The Osbournes slipped a few rungs down the ratings ladder in their second season on MTV last year, and in the cruel world of fad celebrity, where life is short, they’re likely to slip a few more in their third, which starts Tuesday night at 10:30 EDT.
It’s nothing personal, just the nature of the game and that Ozzy, Sharon, Kelly and Jack have a finite number of tricks and quirks.
Once we go into repeats on Ozzy’s absent-mindedness or Kelly’s teen infatuation with her own singing career, even some hard-core fans who consider “The Osbournes” the greatest goof in TV history may quietly find it less imperative to tune in.
Now, I may not be the best judge of this, since I never found the show very interesting in the first place. But none of the minidramas that kick off the 10-episode final season seem very compelling.
The primary topic of conversation seems to be an uncomplimentary remark Kelly made about Christina Aguilera last Christmas.
Seems Kelly didn’t like the way Christina was looking.
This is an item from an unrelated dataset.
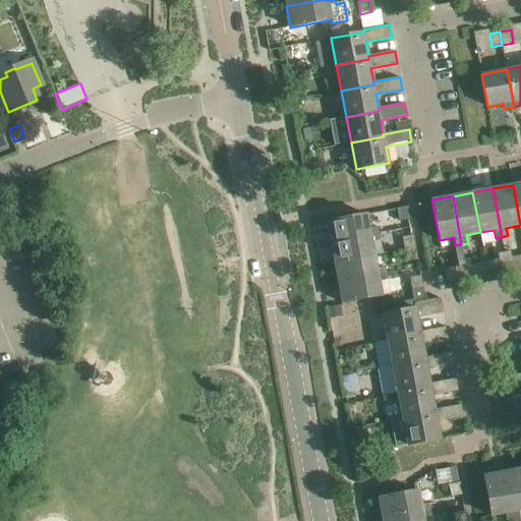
[(399,221),(410,219),(408,207),(397,209),(399,221)]
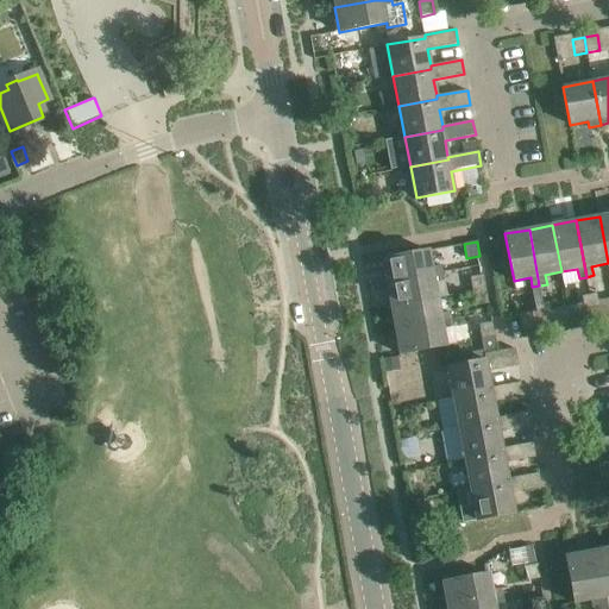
[(387,283),(443,272),(441,265),(432,267),(429,250),(382,259),(387,283)]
Then Christina said she didn’t like the way Kelly looked, either.
Cynics might say this is a way to drop another famous name into the show. Let’s be charitable and take it for what it’s worth, which is a couple of lines in gossip columns.
When Kelly discusses it with her mother, making it sound like it’s a matter of actual importance, Sharon suggests that in the future, if Kelly is asked about another female singer, she should just say, “She’s great.”
That’s the common-sense advice most mothers would give. But the Osbournes have another consideration: If they ever adopted that attitude, they would lose their jobs. Much as fans insist that good-hearted warmth is the program’s appeal, a show in which everybody says nice things is no show at all.
“But I don’t think she is (great),” Kelly says. “Why should I lie?”
That’s the show’s dramatic highlight, though not the end of the story. Kelly and Jack then get into a fight, when Kelly accuses Jack of betraying her by refusing to say he also hates Christina Aguilera.
Let’s be honest here: This is a discussion that would empty out an Internet chat room. Like, who cares? But maybe being on TV gives the exchange a kind of subliminal validation, as if it must be interesting because famous people are having it.
This season was filmed, by the way, before Jack went into rehab and Ozzy announced that he and his son were having “a race to see who could be first to get to 100 days sober.” Shame we’ll miss that heartwarming little drama. It would have fit so well into the family-values theme.